The UCLA-USC football game is no place for 18-year-old freshmen. Those who do best in this game tend to have at least one tattoo and shave twice a day. You can often tell the winning team by who has the most Harleys.

But there was Carson Palmer, blond hair, blue eyes, a little fuzz around his chin and not even 19 until two days after Christmas, thrown out there by USC to see how he might fare in front of the 88,080 who came to the Rose Bowl on Saturday to see the eighth consecutive Bruin bloodletting in this formerly competitive rivalry.

For Palmer, the pride of Santa Margarita High a year ago and now the future of the proud USC Trojans, it turned out to be one of those Christian and lion things. Only a USC home game would have been more fitting.

The statistics tell some of what it must have been like to be Palmer, fresh meat for the likes of Brendon Ayanbadejo, a 234-pound senior, who sacked Palmer four times for a total of 28 yards in losses and dismissed the USC youngster's performance afterward with a shrug and a verbal rip.

"I thought the guy was terrible," Ayanbadejo said. "We could have sent out one of our redshirt freshmen [to play quarterback] and he would have played better than him."

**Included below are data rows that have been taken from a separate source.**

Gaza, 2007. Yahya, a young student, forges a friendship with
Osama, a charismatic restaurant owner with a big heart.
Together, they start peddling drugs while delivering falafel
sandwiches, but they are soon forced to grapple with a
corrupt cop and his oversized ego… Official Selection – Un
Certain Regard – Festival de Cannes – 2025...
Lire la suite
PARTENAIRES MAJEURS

Or try this reaction from Bruin Larry Atkins, a 228-pound senior, who made one of the two interceptions against Palmer: "I don't know what his numbers were, but I didn't think he had the kind of game he had earlier in the season."

Interestingly, neither Ayanbadejo nor Atkins have to face Palmer again. They probably will be playing football on Sundays next fall, while Palmer has opportunities left in this USC-UCLA thing.

"I'll remember this," Palmer said. "I have three more shots at these guys. Remembering this will help a lot next year."

The reviews of Palmer's 28-of-43 passing performance that netted 252 yards and a touchdown were much more favorable on the Trojan side of the stadium.

"He's a man in an 18-year-old's body," said Mike Bastianelli, USC senior wide receiver. "There is just no way he quits on anything; no slowing down or crying from him.

"I'll tell you what. He's gonna beat these guys the next three years."

That assumes two things, of course: That UCLA stops producing 325-pound gutty little Bruins with sprinters' speed who bench-press 400 pounds and have hair growing out of their nostrils; also, that Palmer doesn't become so good that he, too, starts playing his football on Sundays before donning cap and gown.

Billy Miller, another senior USC receiver, agreed with Bastianelli's assessment of Palmer.

"All day long, he hung in there," Miller said. "He kept his poise, he took the hits and he kept on trying. What I think is that we lost the game, but that Carson Palmer played like a veteran."

Palmer actually looked more like an 18-year-old after the game than during it. The press, a different category of lions, surrounded him and got predictable quotes about his frustration and wish that his first experience in this important game had been a winning one.

"I thought we had a chance to win right up until six or seven minutes were left in the game," he said. "But UCLA is just too good. Their defense may not have been ranked that high, but it was a very good defense. And we just kept dropping the ball and giving them chance after chance. You can't win that way."

Just like he did during the game, Palmer hung in there until all the questioners had been satisfied. But, fittingly on this day, most of his answers, just like many of his offensive plays, were gobbled up by Bruins. This time, it was the UCLA marching band, doing its postgame concert about 20 feet down the hall.

For the youngest Trojan, it was that kind of day.

But he'll have others, and don't be surprised if he shows up for the next one with four days growth and a picture of Motorcycle Mama on his arm.